- What needs to be done -
Transcribe the lines below verbatim, from the first one through the line containing "خامات عالية الجودة", inclusive.

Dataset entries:
━━━━━━━━━━
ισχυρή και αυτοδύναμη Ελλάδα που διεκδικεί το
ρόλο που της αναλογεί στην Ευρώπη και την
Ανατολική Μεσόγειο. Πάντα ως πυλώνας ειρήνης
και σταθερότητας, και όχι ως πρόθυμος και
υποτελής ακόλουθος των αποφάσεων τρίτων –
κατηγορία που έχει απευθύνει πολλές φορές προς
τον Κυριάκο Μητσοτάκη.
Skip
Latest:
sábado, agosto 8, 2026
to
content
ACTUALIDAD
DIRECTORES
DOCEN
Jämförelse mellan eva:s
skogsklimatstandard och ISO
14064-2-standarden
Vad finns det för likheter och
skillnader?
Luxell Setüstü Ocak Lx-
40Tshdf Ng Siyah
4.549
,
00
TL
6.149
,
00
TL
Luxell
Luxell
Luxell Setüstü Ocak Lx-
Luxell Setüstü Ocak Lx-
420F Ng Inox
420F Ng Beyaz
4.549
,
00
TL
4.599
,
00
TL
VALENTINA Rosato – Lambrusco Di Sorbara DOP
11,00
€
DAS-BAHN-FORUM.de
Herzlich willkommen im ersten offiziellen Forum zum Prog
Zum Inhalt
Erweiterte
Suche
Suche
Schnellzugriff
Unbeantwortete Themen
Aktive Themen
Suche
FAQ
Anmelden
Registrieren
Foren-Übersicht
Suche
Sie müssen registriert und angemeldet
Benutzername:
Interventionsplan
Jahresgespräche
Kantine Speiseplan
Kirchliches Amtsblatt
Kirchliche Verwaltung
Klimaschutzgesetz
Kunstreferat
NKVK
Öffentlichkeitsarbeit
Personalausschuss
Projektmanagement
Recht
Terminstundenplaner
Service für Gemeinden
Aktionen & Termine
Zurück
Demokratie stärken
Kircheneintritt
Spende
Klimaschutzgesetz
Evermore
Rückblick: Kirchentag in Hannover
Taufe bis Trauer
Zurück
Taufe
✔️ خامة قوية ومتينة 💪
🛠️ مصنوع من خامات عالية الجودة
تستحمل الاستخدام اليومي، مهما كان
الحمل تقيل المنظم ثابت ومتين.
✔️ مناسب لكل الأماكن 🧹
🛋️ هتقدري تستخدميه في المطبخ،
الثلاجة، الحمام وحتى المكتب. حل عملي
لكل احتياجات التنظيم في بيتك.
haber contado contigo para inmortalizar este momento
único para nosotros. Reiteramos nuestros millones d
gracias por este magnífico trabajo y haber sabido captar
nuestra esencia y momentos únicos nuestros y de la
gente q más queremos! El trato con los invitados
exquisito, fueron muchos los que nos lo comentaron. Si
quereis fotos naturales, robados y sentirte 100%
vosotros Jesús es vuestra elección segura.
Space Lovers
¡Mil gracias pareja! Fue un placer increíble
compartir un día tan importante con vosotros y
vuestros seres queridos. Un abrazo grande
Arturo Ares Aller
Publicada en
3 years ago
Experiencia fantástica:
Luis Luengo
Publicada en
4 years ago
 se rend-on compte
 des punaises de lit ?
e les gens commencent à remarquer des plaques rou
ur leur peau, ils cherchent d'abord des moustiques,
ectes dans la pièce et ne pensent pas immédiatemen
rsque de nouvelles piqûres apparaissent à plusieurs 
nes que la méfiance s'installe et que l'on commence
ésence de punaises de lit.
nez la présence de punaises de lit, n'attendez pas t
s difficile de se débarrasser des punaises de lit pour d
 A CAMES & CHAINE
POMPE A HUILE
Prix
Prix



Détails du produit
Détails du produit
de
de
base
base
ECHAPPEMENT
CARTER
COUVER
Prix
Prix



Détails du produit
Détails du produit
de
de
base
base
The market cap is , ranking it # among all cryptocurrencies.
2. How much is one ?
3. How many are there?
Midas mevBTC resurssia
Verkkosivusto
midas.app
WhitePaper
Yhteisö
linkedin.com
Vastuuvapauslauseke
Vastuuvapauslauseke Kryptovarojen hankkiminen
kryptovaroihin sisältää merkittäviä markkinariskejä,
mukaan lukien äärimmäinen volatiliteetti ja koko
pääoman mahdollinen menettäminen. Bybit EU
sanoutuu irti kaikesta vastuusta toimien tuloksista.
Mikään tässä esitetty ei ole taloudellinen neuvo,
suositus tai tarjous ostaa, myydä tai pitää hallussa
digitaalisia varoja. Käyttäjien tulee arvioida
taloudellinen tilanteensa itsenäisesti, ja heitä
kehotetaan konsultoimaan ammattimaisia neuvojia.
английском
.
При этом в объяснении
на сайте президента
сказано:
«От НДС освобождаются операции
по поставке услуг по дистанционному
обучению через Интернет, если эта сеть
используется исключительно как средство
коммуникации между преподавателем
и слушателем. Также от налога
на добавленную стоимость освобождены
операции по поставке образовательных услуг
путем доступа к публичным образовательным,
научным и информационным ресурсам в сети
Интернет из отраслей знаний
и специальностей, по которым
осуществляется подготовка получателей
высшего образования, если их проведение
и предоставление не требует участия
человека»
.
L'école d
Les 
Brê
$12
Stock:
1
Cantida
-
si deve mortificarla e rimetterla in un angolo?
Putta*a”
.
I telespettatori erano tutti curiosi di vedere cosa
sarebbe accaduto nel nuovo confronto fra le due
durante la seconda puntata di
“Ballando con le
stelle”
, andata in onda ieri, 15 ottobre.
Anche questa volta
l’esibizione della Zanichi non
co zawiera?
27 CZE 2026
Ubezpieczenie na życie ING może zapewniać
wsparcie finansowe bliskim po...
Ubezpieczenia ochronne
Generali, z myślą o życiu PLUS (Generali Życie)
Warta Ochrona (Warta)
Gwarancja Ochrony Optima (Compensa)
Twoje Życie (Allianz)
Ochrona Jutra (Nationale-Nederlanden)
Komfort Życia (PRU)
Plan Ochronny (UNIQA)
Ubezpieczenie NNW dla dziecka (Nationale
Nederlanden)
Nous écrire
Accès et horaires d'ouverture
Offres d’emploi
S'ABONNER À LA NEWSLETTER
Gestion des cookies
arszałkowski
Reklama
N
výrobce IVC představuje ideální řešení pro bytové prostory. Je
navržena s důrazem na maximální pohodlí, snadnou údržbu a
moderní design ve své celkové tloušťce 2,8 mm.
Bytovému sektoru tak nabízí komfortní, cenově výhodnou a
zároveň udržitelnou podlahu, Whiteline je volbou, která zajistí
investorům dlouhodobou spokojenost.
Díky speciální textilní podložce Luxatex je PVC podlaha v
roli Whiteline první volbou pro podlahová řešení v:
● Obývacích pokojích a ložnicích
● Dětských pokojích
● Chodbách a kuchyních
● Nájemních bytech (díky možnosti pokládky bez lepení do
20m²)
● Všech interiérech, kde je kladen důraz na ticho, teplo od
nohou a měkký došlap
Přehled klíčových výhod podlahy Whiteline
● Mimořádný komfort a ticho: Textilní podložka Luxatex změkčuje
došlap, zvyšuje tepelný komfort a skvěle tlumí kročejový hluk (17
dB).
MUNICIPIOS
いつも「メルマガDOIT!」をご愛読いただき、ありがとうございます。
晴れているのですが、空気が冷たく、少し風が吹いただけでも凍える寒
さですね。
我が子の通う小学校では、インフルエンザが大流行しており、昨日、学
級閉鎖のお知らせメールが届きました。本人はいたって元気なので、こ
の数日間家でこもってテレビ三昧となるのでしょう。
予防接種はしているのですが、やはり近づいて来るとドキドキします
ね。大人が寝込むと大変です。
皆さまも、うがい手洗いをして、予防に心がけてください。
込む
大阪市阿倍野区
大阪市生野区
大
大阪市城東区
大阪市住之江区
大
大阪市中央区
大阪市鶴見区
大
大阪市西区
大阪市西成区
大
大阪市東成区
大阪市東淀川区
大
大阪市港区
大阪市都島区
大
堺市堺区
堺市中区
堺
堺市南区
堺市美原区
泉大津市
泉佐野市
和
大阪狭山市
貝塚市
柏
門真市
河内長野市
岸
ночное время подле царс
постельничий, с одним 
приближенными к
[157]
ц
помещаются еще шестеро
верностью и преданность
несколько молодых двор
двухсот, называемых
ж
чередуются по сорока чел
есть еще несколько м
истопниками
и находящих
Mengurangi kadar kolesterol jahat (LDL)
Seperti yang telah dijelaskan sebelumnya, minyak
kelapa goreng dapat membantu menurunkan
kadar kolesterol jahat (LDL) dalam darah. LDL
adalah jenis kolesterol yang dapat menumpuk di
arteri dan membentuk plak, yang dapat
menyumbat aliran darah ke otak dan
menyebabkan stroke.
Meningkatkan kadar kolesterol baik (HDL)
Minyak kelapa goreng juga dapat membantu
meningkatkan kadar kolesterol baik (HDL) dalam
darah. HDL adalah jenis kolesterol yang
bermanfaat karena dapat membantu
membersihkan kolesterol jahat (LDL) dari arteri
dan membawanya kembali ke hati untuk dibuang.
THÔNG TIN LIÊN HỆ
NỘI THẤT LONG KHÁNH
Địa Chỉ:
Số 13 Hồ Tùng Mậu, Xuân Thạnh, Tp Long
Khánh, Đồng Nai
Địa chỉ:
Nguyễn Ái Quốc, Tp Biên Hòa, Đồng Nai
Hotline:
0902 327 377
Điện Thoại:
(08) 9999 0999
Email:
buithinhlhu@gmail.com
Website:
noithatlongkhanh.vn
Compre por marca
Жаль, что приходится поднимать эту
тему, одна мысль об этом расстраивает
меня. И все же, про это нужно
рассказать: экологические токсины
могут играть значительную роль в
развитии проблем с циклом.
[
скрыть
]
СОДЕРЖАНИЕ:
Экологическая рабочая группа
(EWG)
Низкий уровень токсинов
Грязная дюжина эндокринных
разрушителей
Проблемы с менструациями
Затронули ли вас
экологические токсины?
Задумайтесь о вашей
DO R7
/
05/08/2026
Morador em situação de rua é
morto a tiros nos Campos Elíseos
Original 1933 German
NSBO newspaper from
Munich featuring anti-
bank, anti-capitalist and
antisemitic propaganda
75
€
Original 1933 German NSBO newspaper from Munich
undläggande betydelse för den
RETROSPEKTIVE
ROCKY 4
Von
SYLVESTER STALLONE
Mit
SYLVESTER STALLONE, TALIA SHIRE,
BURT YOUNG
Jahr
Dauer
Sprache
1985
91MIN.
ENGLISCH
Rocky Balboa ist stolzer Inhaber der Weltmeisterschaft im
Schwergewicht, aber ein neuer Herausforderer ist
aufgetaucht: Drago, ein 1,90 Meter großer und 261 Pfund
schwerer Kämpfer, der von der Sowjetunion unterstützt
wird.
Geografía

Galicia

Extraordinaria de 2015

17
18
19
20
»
━━━━━━━━━━
- Result of this task -
ισχυρή και αυτοδύναμη Ελλάδα που διεκδικεί το
ρόλο που της αναλογεί στην Ευρώπη και την
Ανατολική Μεσόγειο. Πάντα ως πυλώνας ειρήνης
και σταθερότητας, και όχι ως πρόθυμος και
υποτελής ακόλουθος των αποφάσεων τρίτων –
κατηγορία που έχει απευθύνει πολλές φορές προς
τον Κυριάκο Μητσοτάκη.
Skip
Latest:
sábado, agosto 8, 2026
to
content
ACTUALIDAD
DIRECTORES
DOCEN
Jämförelse mellan eva:s
skogsklimatstandard och ISO
14064-2-standarden
Vad finns det för likheter och
skillnader?
Luxell Setüstü Ocak Lx-
40Tshdf Ng Siyah
4.549
,
00
TL
6.149
,
00
TL
Luxell
Luxell
Luxell Setüstü Ocak Lx-
Luxell Setüstü Ocak Lx-
420F Ng Inox
420F Ng Beyaz
4.549
,
00
TL
4.599
,
00
TL
VALENTINA Rosato – Lambrusco Di Sorbara DOP
11,00
€
DAS-BAHN-FORUM.de
Herzlich willkommen im ersten offiziellen Forum zum Prog
Zum Inhalt
Erweiterte
Suche
Suche
Schnellzugriff
Unbeantwortete Themen
Aktive Themen
Suche
FAQ
Anmelden
Registrieren
Foren-Übersicht
Suche
Sie müssen registriert und angemeldet
Benutzername:
Interventionsplan
Jahresgespräche
Kantine Speiseplan
Kirchliches Amtsblatt
Kirchliche Verwaltung
Klimaschutzgesetz
Kunstreferat
NKVK
Öffentlichkeitsarbeit
Personalausschuss
Projektmanagement
Recht
Terminstundenplaner
Service für Gemeinden
Aktionen & Termine
Zurück
Demokratie stärken
Kircheneintritt
Spende
Klimaschutzgesetz
Evermore
Rückblick: Kirchentag in Hannover
Taufe bis Trauer
Zurück
Taufe
✔️ خامة قوية ومتينة 💪
🛠️ مصنوع من خامات عالية الجودة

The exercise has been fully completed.